Part of the effort to develop the Clinical Genome Resource, or ClinGen — a National Institutes of Health-funded project to build a framework for evaluating and describing the roles that genomic variants play in disease development — involves setting standards for gathering and depositing data into public resources.
This task has been given to a team comprising researchers from Brigham and Women's Hospital, the Geisinger Health System, University of Utah, and the University of California, San Francisco. Over the next three years, they'll use an $8.25 million grant from the NIH's National Human Genome Research Institute and the National Institute for Child Health and Human Development to develop standard formats for gathering and depositing genotype and phenotype data into the National Center for Biotechnology Information's ClinVar database. They'll work with clinical laboratories and specific gene databases to obtain genomic variant and disease association data and will also develop standards for determining the potential pathogenicity and medical utility of variants.

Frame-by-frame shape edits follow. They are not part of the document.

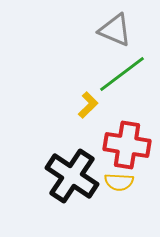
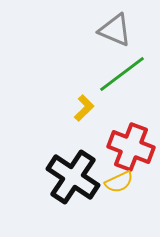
yellow L-shape: moved 4 px left, 3 px down
red cross: moved 4 px right, 2 px down; rotated 12 degrees clockwise
black cross: moved 1 px right, 1 px down
yellow semicircle: rotated 28 degrees counterclockwise
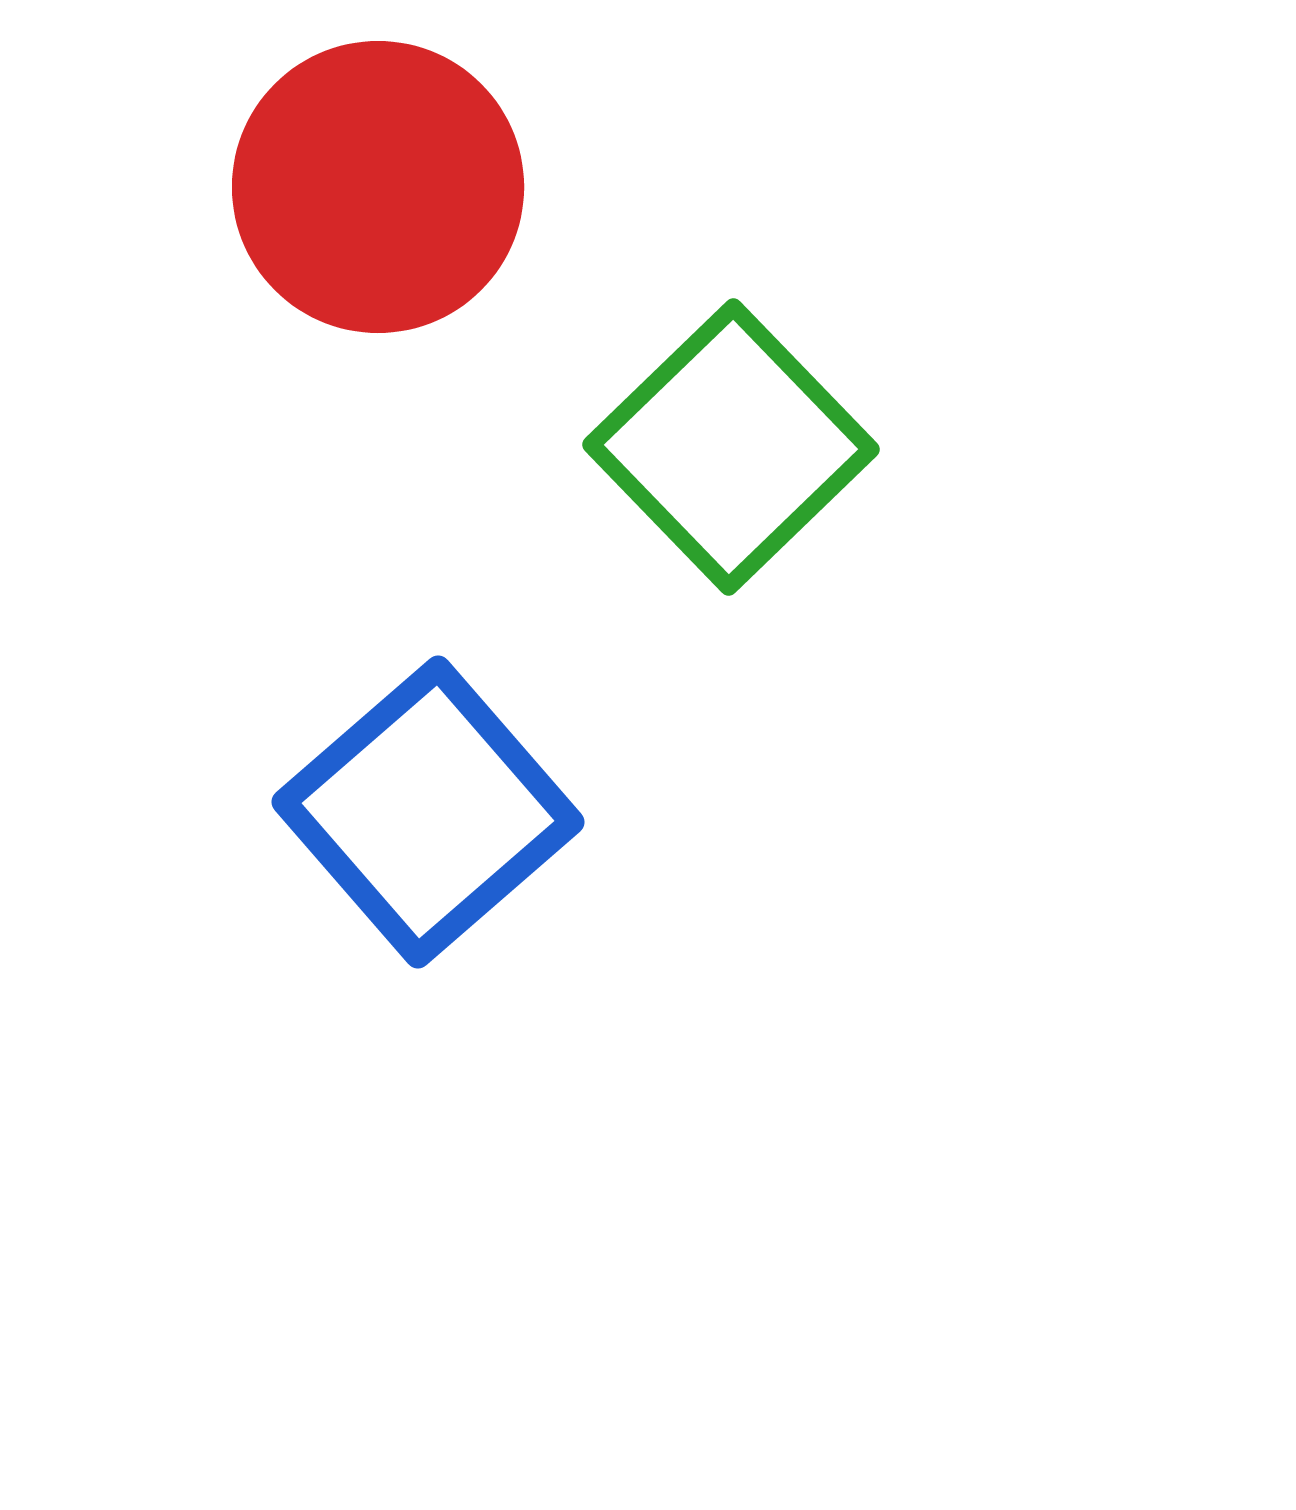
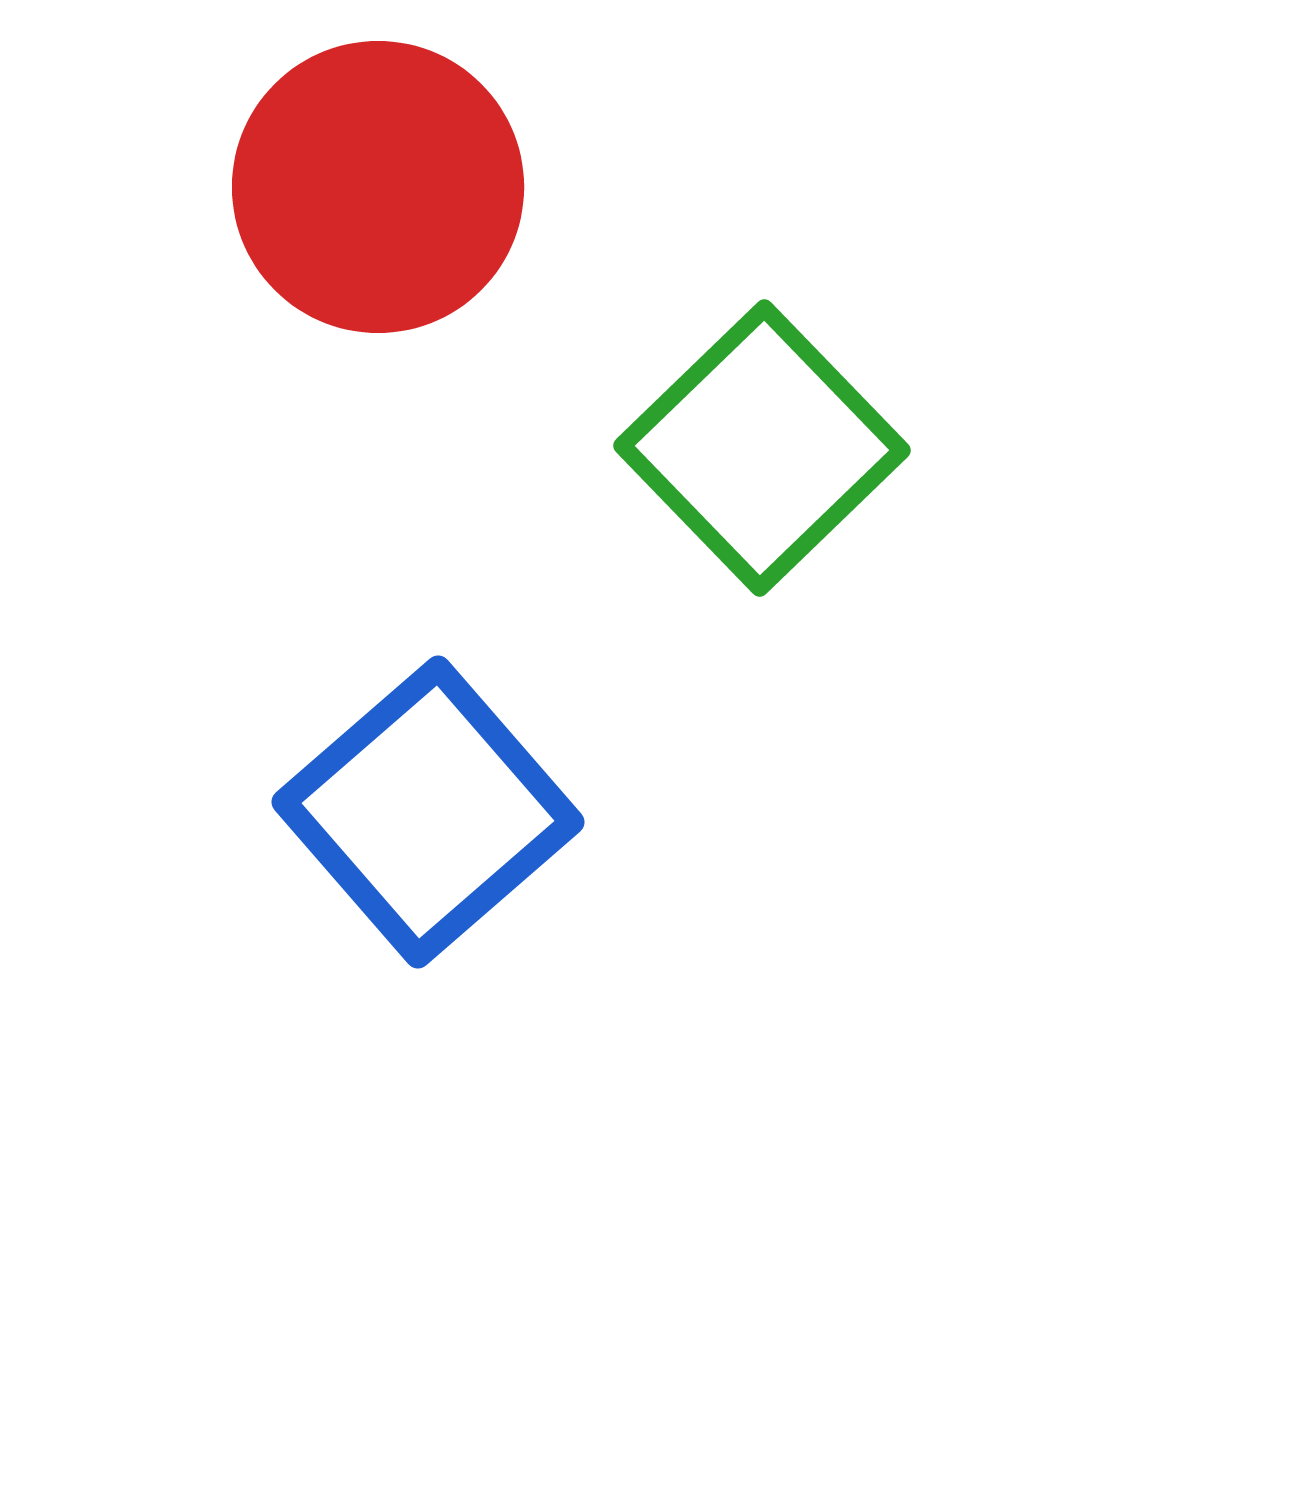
green square: moved 31 px right, 1 px down
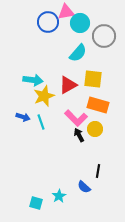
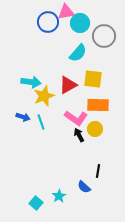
cyan arrow: moved 2 px left, 2 px down
orange rectangle: rotated 15 degrees counterclockwise
pink L-shape: rotated 10 degrees counterclockwise
cyan square: rotated 24 degrees clockwise
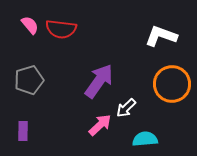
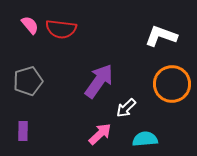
gray pentagon: moved 1 px left, 1 px down
pink arrow: moved 9 px down
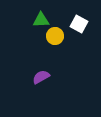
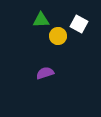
yellow circle: moved 3 px right
purple semicircle: moved 4 px right, 4 px up; rotated 12 degrees clockwise
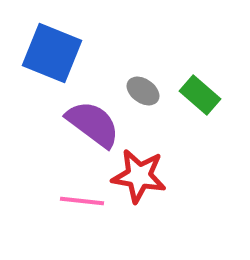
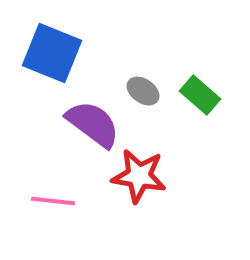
pink line: moved 29 px left
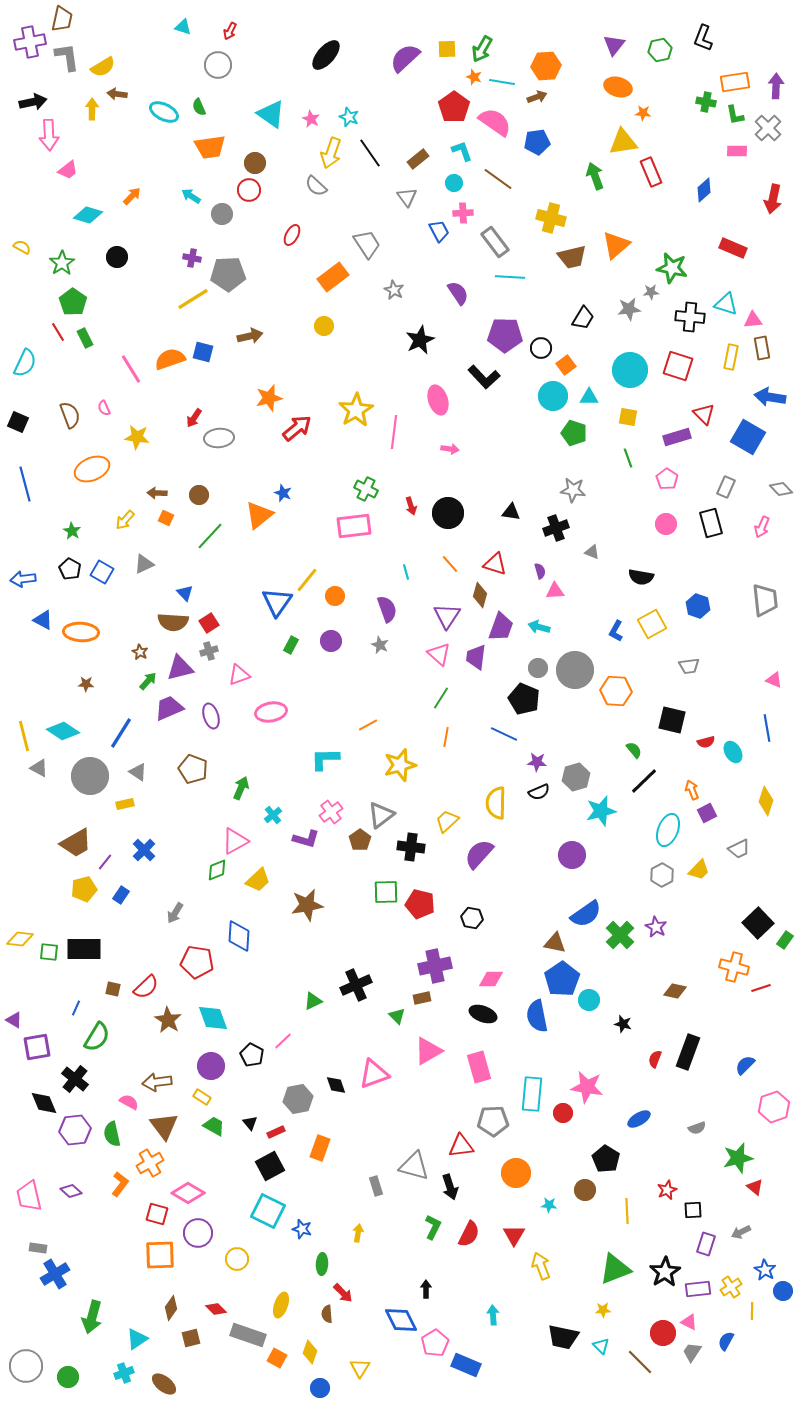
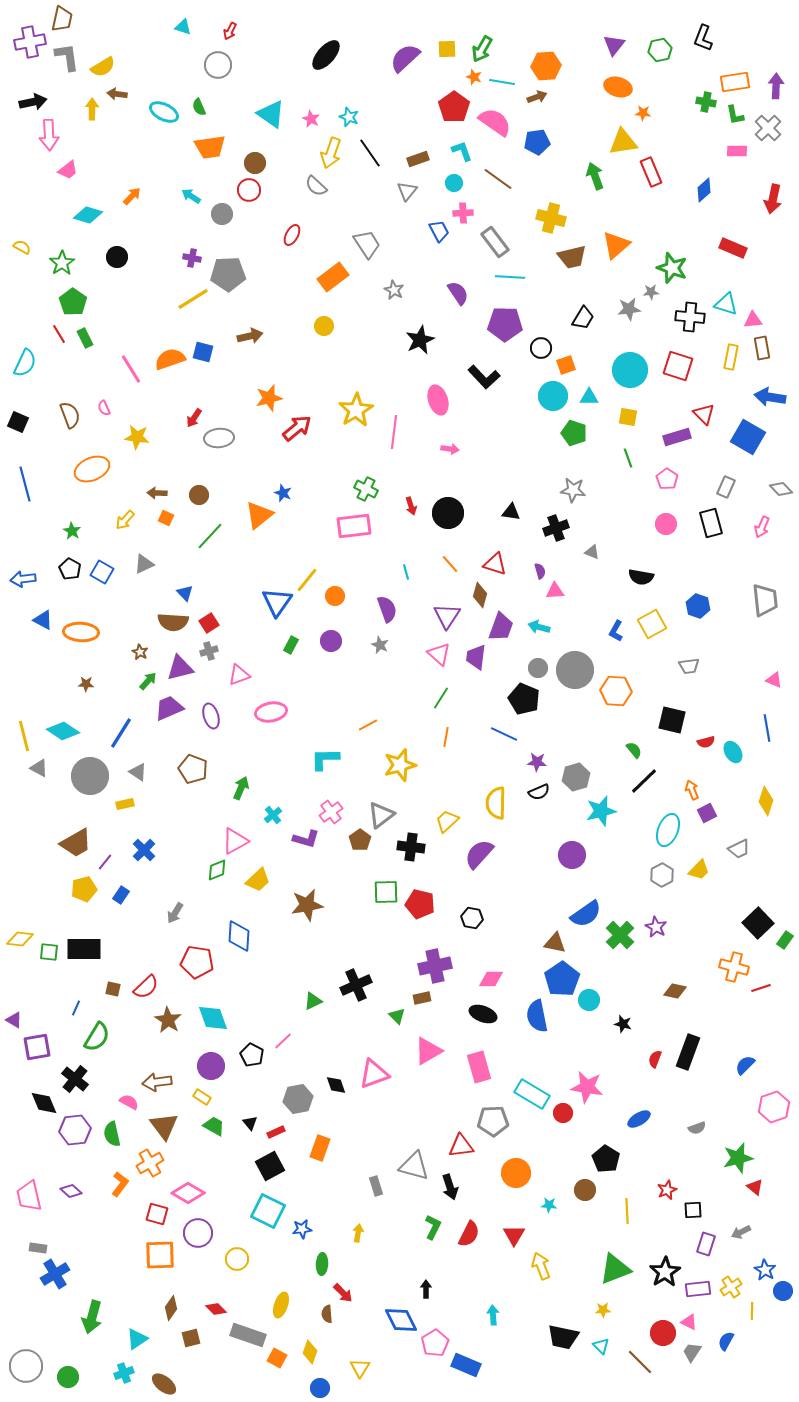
brown rectangle at (418, 159): rotated 20 degrees clockwise
gray triangle at (407, 197): moved 6 px up; rotated 15 degrees clockwise
green star at (672, 268): rotated 8 degrees clockwise
red line at (58, 332): moved 1 px right, 2 px down
purple pentagon at (505, 335): moved 11 px up
orange square at (566, 365): rotated 18 degrees clockwise
cyan rectangle at (532, 1094): rotated 64 degrees counterclockwise
blue star at (302, 1229): rotated 24 degrees counterclockwise
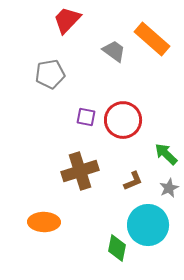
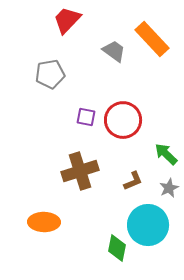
orange rectangle: rotated 6 degrees clockwise
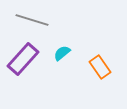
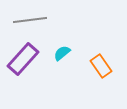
gray line: moved 2 px left; rotated 24 degrees counterclockwise
orange rectangle: moved 1 px right, 1 px up
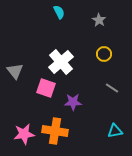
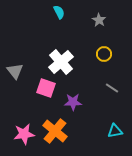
orange cross: rotated 30 degrees clockwise
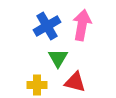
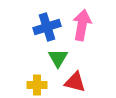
blue cross: moved 1 px down; rotated 12 degrees clockwise
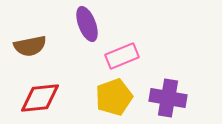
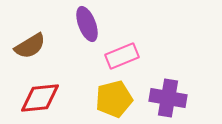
brown semicircle: rotated 20 degrees counterclockwise
yellow pentagon: moved 2 px down; rotated 6 degrees clockwise
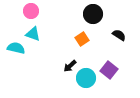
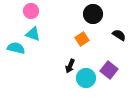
black arrow: rotated 24 degrees counterclockwise
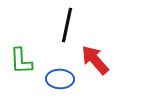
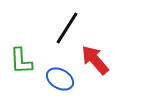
black line: moved 3 px down; rotated 20 degrees clockwise
blue ellipse: rotated 28 degrees clockwise
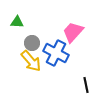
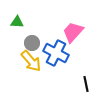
black line: moved 1 px up
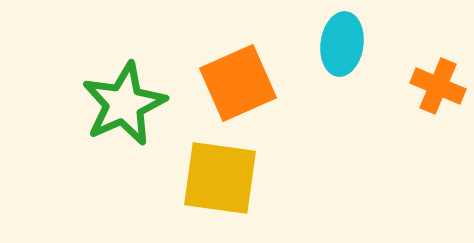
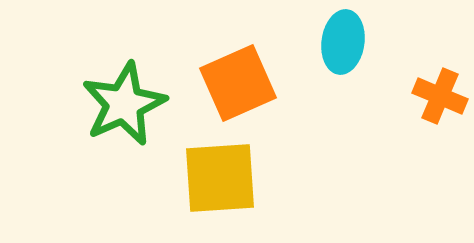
cyan ellipse: moved 1 px right, 2 px up
orange cross: moved 2 px right, 10 px down
yellow square: rotated 12 degrees counterclockwise
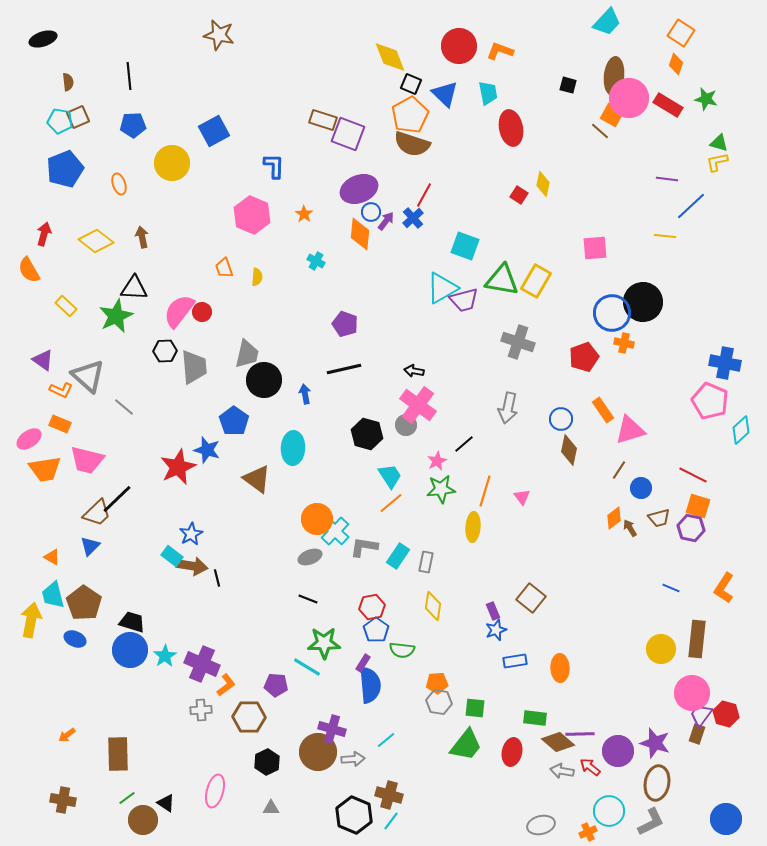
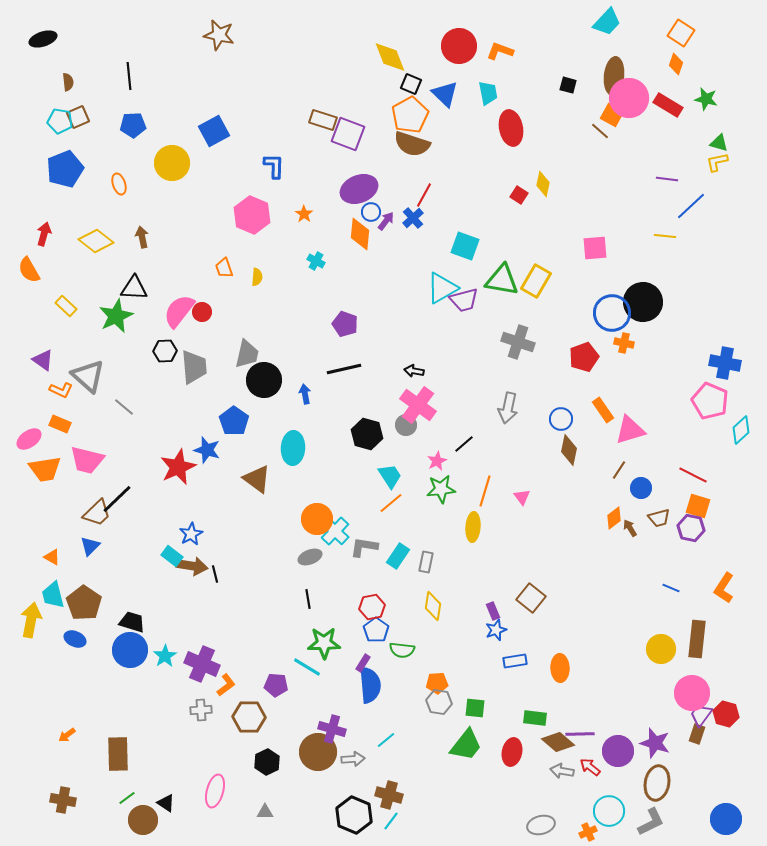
black line at (217, 578): moved 2 px left, 4 px up
black line at (308, 599): rotated 60 degrees clockwise
gray triangle at (271, 808): moved 6 px left, 4 px down
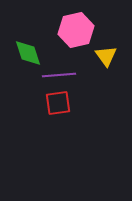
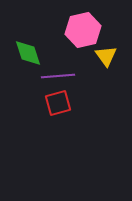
pink hexagon: moved 7 px right
purple line: moved 1 px left, 1 px down
red square: rotated 8 degrees counterclockwise
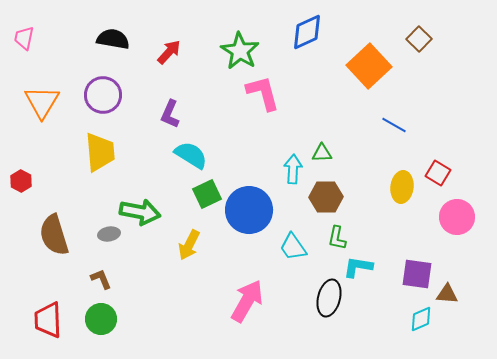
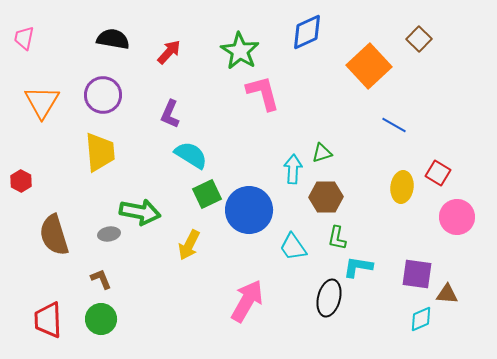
green triangle: rotated 15 degrees counterclockwise
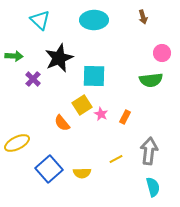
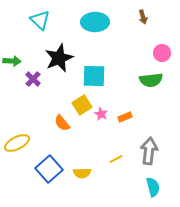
cyan ellipse: moved 1 px right, 2 px down
green arrow: moved 2 px left, 5 px down
orange rectangle: rotated 40 degrees clockwise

The grant is part of a larger $25 million award spread over three research groups to collect and share detailed data about genomic variants relevant to human disease and useful for clinical practice. The funds will cover the development of standards for categorizing and curating variants based on clinical relevance, standards for collecting and formatting data stored in public resources, and informatics applications for predicting disease risk and prioritizing variants for more in-depth studies.
Heidi Rehm, director of the Laboratory for Molecular Medicine at the Partners Healthcare Center for Personalized Genetic Medicine, told BioInform her group's part in the ClinGen project involves figuring out what variant data ClinVar should hold and how laboratories should structure and submit that information. They're also working to establish appropriate terminologies for categorizing and classifying variants, for example, "do we call them pathogenic, do we say disease associated, do we say probably, possibly, likely pathogenic?" she said.
Also being developed are evidence-based methods of classifying the genes themselves with respect to disease. These criteria would make it possible to classify genes as haploinsufficient or triplosensitive with respect to copy number changes, for instance, she said.
These efforts overlap with those of a second group that is developing standards for ClinGen. That team, led by researchers at the University of North Carolina, Chapel Hill, was awarded $8.4 million over four years to standardize methods of defining the clinical validity and actionabilty of variants in diseases such as cancer, cardiovascular disease, and metabolic disorders. They're also exploring methods of making curated genetic information a part of clinical care by integrating resources like ClinVar with electronic health records so that physicians can access and use the data as needed (see related story this issue).
Rehm's team has formed a series of working groups to handle different aspects of the standards development process. These include a structural variants workgroup, a phenotyping workgroup, and one focused on IT standards. They'll use guidelines for interpreting sequence variants provided by the American College of Medical Genetics and Genomics as well as standards developed by the Health Level Seven organization. They're also working with developers from the Sequence Ontology and the Human Phenotype Ontology projects among other groups.
They'll also work on methods of structuring data so that it's both interoperable and shareable across labs and systems as well as on defining data submission formats. Efforts here will include defining the most useful data fields to include in ClinVar as well as determining standards for how data will be structured within those fields. For example, a data field for cDNA coordinates might use nomenclature developed by the Human Genome Variation Society to describe data within the field, she said. Also, a phenotype data field might require that submitted data be defined according a particular ontology or a SNOMED code, for instance.
Rehm's group has also formed the International Collaboration for Clinical Genomics to assume the responsibility of providing long-term support for clinical variant collection, curation, and sharing efforts. ICCG is a partnership between the International Standards for Cytogenomic Arrays, or ISCA, consortium and members of the sequencing community. Initially, ISCA was founded in 2007 and focused initially on standardizing and sharing structural variation data from chromosomal microarray testing. Recognizing that the sequencing community had to deal with similar variant data-sharing issues, the two groups decided to merge and expand ISCA's original focus to include sequence-level variation as well.
ICCG is intended to support data collection, curation, and sharing efforts long term, Rehm said. Its goals essentially cover the same territory as the NIH-funded efforts do. They include developing standard methods for submitting and sharing data including consistent descriptions, annotations, and clinical classifications of variants as well as facilitating the submission of genotype and phenotype information into ClinVar. It will also work on improved curation methods to ensure that variants are properly classified based on functional significance and their role in human health and disease.
Membership in the ICCG is open to both individuals and institutions. Current members include Arup Laboratories, Alberta Children's Hospital, Beth Israel Deaconess Medical Center, Boston Children's Hospital, Duke University Health System, the Wellcome Trust Sanger Institute, and many more.